These are strange times we're living in. Thursday morning, the only thing that stopped me from getting up at 3 a.m. to join the throngs of screaming fans hoping to catch a glimpse of newly crowned American Idol David Cook's Today Show performance at Rockefeller Plaza was the fear of jeopardizing my gainful employment. But after watching him and runner-up David Archuleta perform back on my DVR later in the day, I realized I would have felt extremely out of place in that crowd. And for once, it wasn't because I would've been the only adult there on a non-chaperoning basis, but because the majority of the screaming ladies there were old enough to be, to put it delicately, my much older sisters.
Apparently, loving David Cook is a cougar thing. Do you have any idea how weird it is to hear, from Meredith Vieira no less, that you're too young to have a crush on a guy that's actually two years younger than you?
The whole cougar thing started during the Idol finale, when the camera panned to a 40-something-year-old woman holding up a sign that read "Cougars for Cook." A cougar, for those of you who didn't tune in to last year's reality sleaze-fest Age of Love, is a woman over the age of 40 who's hot for younger men. On Age of Love, the younger man in question was tennis pro Mark Philippoussis. But this summer's crop of cougars apparently have their eyes set on our freshly minted Idol champ. And the poor guy hasn't been able to make a television appearance yet without having to comment on all the middle-aged lady love he's been receiving. For the record, he's cool with it.
Maybe this was Cook's plan all along. Everyone thought the frenzied dialing fingers of tweens and grandmas would propel young Archuleta to victory. But could it be that the cougar vote was the key to Cook's coup? And just what is it about the self-professed word nerd that sets the hearts of these single soccer moms aflutter? Was it the way he revolutionized the arrangements of hits from their era, like "Hello" and "Billie Jean," causing them to feel both nostalgic and relevant at the same time? Was it the potential paternal skills he showed in his kindness and obvious affection towards little Archie? Or was it that after years of dating emotionally stunted men their own age, they couldn't help but fall for a younger man who was in touch with his feelings enough to cry his eyes out on national TV?

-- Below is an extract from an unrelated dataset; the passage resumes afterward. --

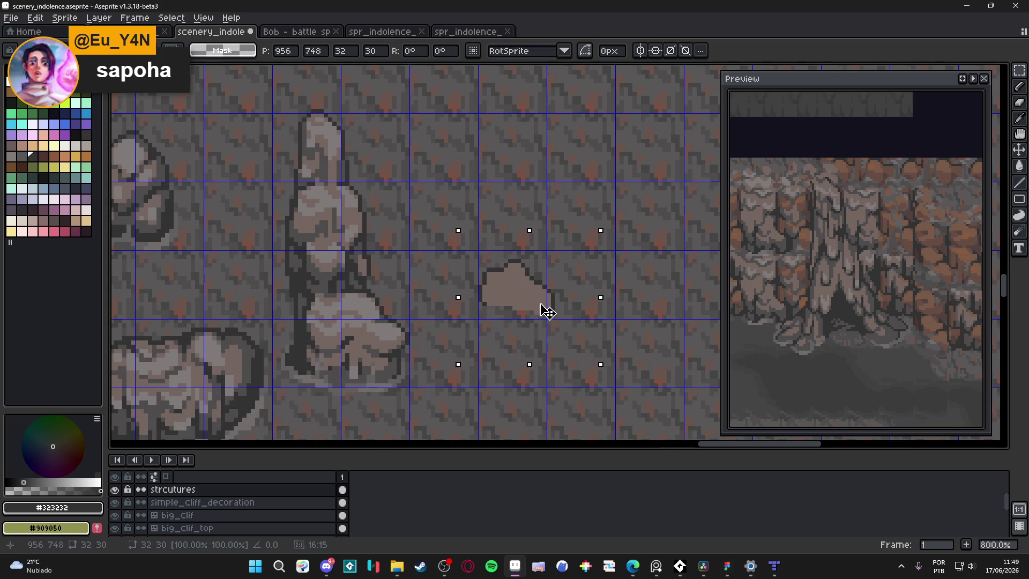
key("Return")
Step: Try a 10x11 selection on the rock, deselect, and pick its light brown #756661
scroll(558, 272, "up", 3)
left_click(517, 339)
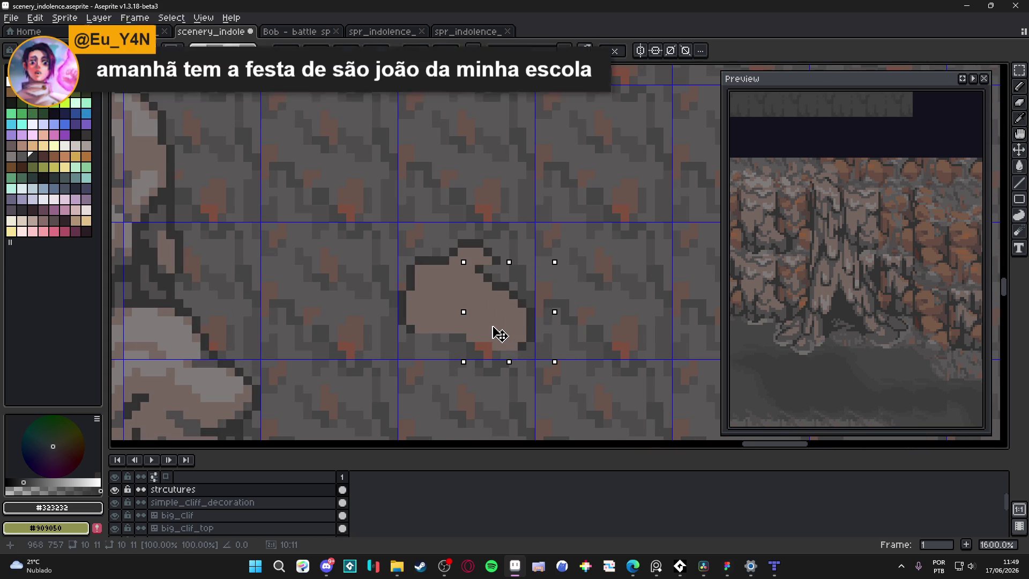
key("ctrl+d")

Well, if it was the cougars who led David Cook on his victory parade to the Nokia Theater, Idol's producers should be thanking them for helping to elect an Idol that could significantly raise the show's fortunes. David is the first Idol winner since season four's Carrie Underwood who has the potential to achieve the success the show promises its champions. Although the media finds it amusing to focus their attention on David's ability to attract fans of a certain age, all of America seems to have fallen for his gravelly voice, musical versatility, and understated charm. This guy is going to sell a ton of records, and when the world sees that the show found a true star, the fans who tuned out of Idol this season just may come back to see if Simon, Paula and Randy will find another one next year.
And all you Cook-loving cougars out there better watch your backs. Need I remind you that it was a 24-year-old kitten who won Mark's heart on Age of Love? You don't have to be over 40 to appreciate a man with a guitar who looks his best when he forgets to shave. If things don't work out for David on his alleged (please let it stay alleged!) date with season two Idol finalist Kimberly Caldwell, you won't be the only ones ready to pounce.